In opening remarks, 3scale CEO Steven Willmott drew attention to the often-hidden growth among APIs: those that are largely consumed within their own industry verticals, the increasing use of private and partner APIs, and those open APIs used in specific communities.
And already in discussions throughout the day, there is a sense that many of those participating in the event are as interested in private (internal) APIs being used in the enterprise or across business and company locations as they are in externally facing (open) APIs.
For example, presentations later in the day by Jason Harmon (PayPal) and Kirsten Hunter (Akamai Technologies) led to a series of questions from the audience around applying best practices to internal API use cases. As Harmon pointed out, best-practice principles are just as useful for internal API development, noting that it is often the case that internal APIs become the basis of proof-of-concept product design down the track.
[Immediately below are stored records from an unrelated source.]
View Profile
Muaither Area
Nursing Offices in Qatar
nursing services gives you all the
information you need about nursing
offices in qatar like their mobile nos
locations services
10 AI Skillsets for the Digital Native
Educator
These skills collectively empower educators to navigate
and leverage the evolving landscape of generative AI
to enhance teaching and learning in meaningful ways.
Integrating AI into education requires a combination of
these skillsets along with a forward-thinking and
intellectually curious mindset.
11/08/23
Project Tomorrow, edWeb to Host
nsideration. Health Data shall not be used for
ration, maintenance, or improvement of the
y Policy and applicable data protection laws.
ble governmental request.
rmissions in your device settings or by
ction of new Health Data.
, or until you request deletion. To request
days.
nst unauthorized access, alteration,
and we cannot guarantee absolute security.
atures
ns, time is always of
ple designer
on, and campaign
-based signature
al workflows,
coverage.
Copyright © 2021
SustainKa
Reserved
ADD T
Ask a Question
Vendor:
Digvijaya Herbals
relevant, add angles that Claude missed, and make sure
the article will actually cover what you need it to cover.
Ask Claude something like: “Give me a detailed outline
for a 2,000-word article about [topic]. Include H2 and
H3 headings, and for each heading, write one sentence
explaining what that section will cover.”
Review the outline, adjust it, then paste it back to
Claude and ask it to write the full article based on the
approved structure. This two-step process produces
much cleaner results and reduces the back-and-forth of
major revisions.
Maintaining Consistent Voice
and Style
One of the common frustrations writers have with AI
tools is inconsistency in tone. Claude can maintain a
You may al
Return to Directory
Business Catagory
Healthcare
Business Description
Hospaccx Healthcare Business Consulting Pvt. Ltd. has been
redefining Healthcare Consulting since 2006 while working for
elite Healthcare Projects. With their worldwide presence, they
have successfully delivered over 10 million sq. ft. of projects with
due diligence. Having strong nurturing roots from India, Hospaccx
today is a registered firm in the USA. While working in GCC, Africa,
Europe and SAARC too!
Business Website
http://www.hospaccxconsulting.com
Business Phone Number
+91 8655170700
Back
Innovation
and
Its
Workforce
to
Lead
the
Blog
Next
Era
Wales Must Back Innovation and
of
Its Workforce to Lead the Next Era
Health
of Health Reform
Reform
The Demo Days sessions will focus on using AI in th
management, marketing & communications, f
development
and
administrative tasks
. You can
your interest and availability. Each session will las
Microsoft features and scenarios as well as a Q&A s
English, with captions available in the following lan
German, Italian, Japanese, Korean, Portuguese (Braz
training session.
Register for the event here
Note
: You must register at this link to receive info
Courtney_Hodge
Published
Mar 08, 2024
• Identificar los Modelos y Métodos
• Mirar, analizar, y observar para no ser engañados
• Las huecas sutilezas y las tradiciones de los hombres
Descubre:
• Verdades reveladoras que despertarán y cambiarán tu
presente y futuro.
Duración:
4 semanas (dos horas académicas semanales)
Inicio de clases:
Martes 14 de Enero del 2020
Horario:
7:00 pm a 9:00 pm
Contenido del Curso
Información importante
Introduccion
Where this has to be done quickly, Harmon says, “you want to avoid developers learning what ‘fast development’ really looks like, because it is not fun.” Harmon argued that over a five-year time frame, internal APIs are increasingly becoming exposed as public, open APIs, so building them as such from the beginning means a better developer experience for internal teams but also paves the way for later agility and industry competitiveness.
Other keynotes in the morning sessions also touched lightly on this API maturity cycle theme:
- Taggart from OpenCorporates foresees that in the next five years, consumption of the open company information data sets will be completely API-based.
- Cevey from The Guardian talked about how using hypermedia APIs will become essential to how The Guardian can scale its media and content systems in the immediate future.
- Waite from Google Cloud Platform shared the simple assertion that at Google, everything either is or has an API.
Day One at API Strategy & Practice and APIDays Berlin
So far, the sense I get at this conference is that among businesses just getting started, the API decision has been made. Even last year, conference participants included a portion of those who were trying to gather evidence and arguments they could take back to their businesses around the need to move toward prioritizing an API strategy.
At this conference, there seems to be more of a sea change in that even among those who are just getting started, they no longer have to advocate for introducing APIs in the first place — that decision has been made. Those attending point to the managers and C-levels who simply know that APIs are the direction they must head in, even if they do not know what is involved. That may also be a reason for the more vocal discussion around internal APIs, as that is the starting place for some of the audience here.
There also seems to be a greater range of business sizes attending. Again, at previous conferences, I have seen either startups that wanted to build APIs as products from the get-go or enterprises that knew an API strategy was where they must head, and a sprinkle of those in between. So far, in conversations with participants today, there is much more participation across a range of businesses: startups yes, but increasingly small and medium businesses that are starting their API journey, as well as enterprises and serial entrepreneurs.
And while a much smaller part of the discussions, more talk around nontechnical end-user ingestion of APIs is already bubbling up. Among API providers here today, several are already targeting end users beyond the developer community, and others are experimenting with creating tools that enable nondevelopers to consume their APIs. But perhaps that will need to be the theme of a future conference.